**EXERCISE BRIEF**
The line containing "not always easy." marks the end; return exactly every line from the start of the records up to and including it, but no pictures.

[Page-level text extractions]
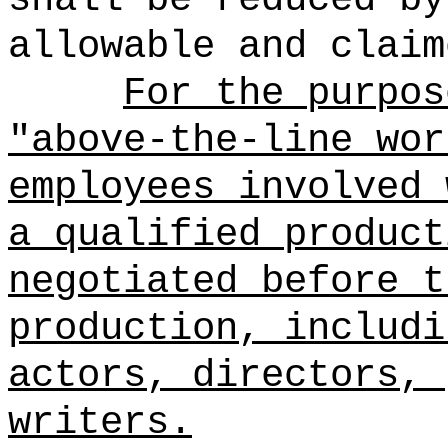
allowable and claim
For the purpos
"above-the-line wor
employees involved 
a qualified product
negotiated before t
production, includi
actors, directors, 
writers.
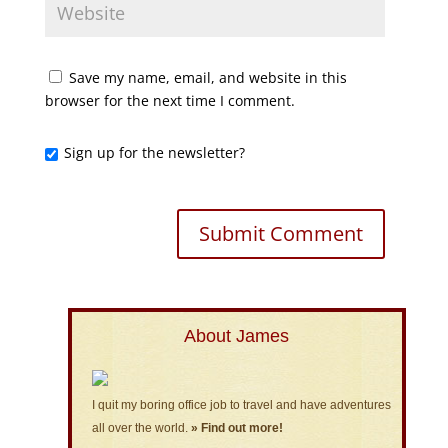
Save my name, email, and website in this
browser for the next time I comment.
Sign up for the newsletter?
About James
I quit my boring office job to travel and have adventures
all over the world.
» Find out more!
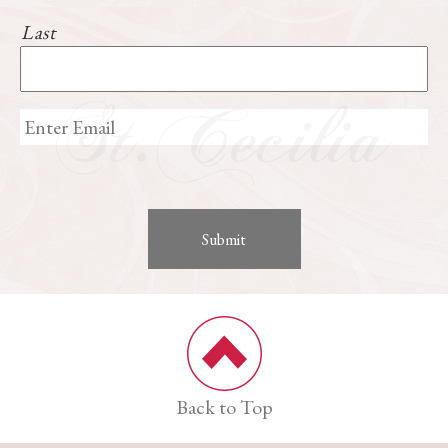
Last
Back to Top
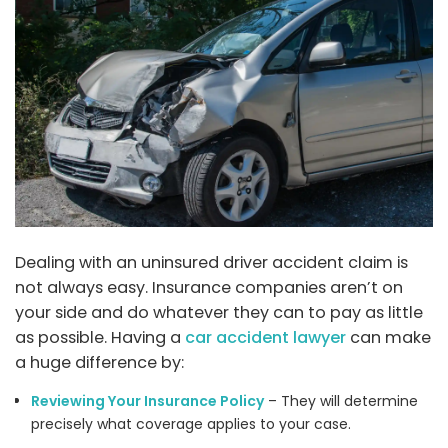
Dealing with an uninsured driver accident claim is
not always easy. Insurance companies aren’t on
your side and do whatever they can to pay as little
as possible. Having a
car accident lawyer
can make
a huge difference by:
Reviewing Your Insurance Policy
– They will determine
precisely what coverage applies to your case.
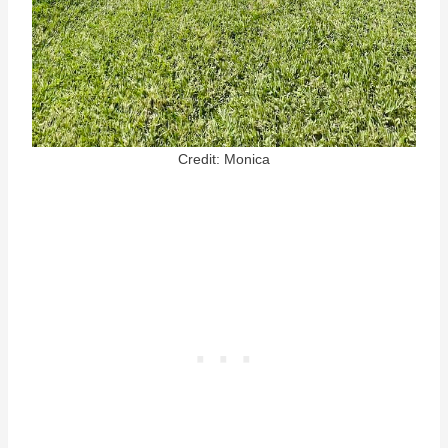
Credit: Monica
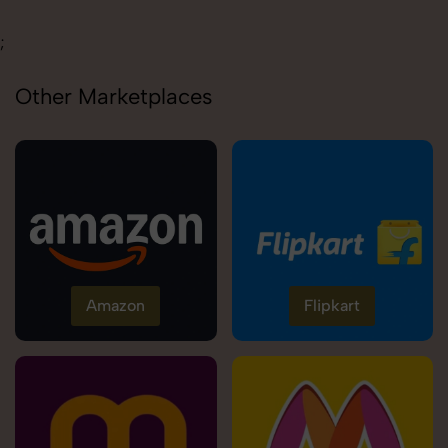
;
Other Marketplaces
Amazon
Flipkart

**ANSWER SPACE**
allowable and claim
For the purpos
"above-the-line wor
employees involved 
a qualified product
negotiated before t
production, includi
actors, directors, 
writers.
Save my name, email, and website in this
browser for the next time I comment.
Sign up for the newsletter?
About James
I quit my boring office job to travel and have adventures
all over the world.
» Find out more!
Last
Back to Top
Dealing with an uninsured driver accident claim is
not always easy. Insurance companies aren’t on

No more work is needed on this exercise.